John Hall johnhall@evergo.net
Tue, 30 Apr 2002 10:44:51 -0700


According to the US BLS ftp://ftp.bls.gov/pub/suppl/ECI.ECCONST.TXT

Private Industry Workers total compensation [Which is the appropriate
measure, since taxes and health care are supposed to benefit those
workers], in constant dollars, has increased from an index of 93.9 (Mar
1980) to 102.4 (Dec 1995) and 110.4 (Dec 2002).

So in terms of total compensation, people are better off by between
9.09% and 17.63% according to this data.  That is HUGE.  It corresponds
to an increase over a century of 78.6% to 116.7%.  And remember, of
course, what our base is.

Gains for different workers ranged from 28.8% (I cheated, comparing Dec
1981 to Dec 2001 because it was easier to read the tables quickly) for a
broad range of Service-producing industries including transportation,
communication, real estate, retail trade and others.
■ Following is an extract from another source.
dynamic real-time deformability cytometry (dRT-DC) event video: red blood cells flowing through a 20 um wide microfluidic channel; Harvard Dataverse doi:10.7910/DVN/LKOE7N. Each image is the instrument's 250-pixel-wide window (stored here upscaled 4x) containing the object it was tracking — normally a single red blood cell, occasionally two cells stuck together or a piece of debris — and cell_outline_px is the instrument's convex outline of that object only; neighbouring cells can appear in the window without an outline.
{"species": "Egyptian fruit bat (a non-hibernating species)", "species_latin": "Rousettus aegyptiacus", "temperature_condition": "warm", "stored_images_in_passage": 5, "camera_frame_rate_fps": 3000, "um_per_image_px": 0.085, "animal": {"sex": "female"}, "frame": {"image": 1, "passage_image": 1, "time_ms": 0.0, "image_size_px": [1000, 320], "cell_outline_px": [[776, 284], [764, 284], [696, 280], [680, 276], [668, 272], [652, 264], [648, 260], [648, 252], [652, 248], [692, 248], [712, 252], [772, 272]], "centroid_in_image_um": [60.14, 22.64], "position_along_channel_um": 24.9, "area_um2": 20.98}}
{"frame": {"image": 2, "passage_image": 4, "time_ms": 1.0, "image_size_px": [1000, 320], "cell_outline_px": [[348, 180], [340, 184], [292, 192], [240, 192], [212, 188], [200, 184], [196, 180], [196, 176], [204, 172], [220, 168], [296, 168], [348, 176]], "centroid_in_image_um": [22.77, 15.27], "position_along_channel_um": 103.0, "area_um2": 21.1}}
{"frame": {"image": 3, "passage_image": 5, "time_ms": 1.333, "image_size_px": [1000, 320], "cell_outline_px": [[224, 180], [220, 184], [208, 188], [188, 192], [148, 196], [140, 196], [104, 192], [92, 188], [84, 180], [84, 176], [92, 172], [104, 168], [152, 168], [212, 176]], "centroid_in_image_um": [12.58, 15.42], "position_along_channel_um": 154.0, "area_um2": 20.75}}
Education was the worst, up 6.7%.  Manufacturing 13.5%, Goods production
12.2%, Executives 12.8%, Blue Collor 9.8%.  White collar outside of
sales was 24.3%, Health care was 16.6%.

Now, that isn't the increase in affluence an average PERSON has gotten.
We aren't tracking individuals, but all of society.  So this isn't a
measure of what an average 40 year old would receive compared to what he
got when he was 20, it is a measure of what he gets at 40 compared to
what other people got at 40 when he was 20.

> From: fork-admin@xent.com [mailto:fork-admin@xent.com] On Behalf Of
Owen
> Byrne


> United States, home of wealth and prosperity, the average salary
increase
> after inflation from 1980 - 1995 was 4% (I don't have a source, I
heard it
> on the radio). That's not annual salary increase, that's total.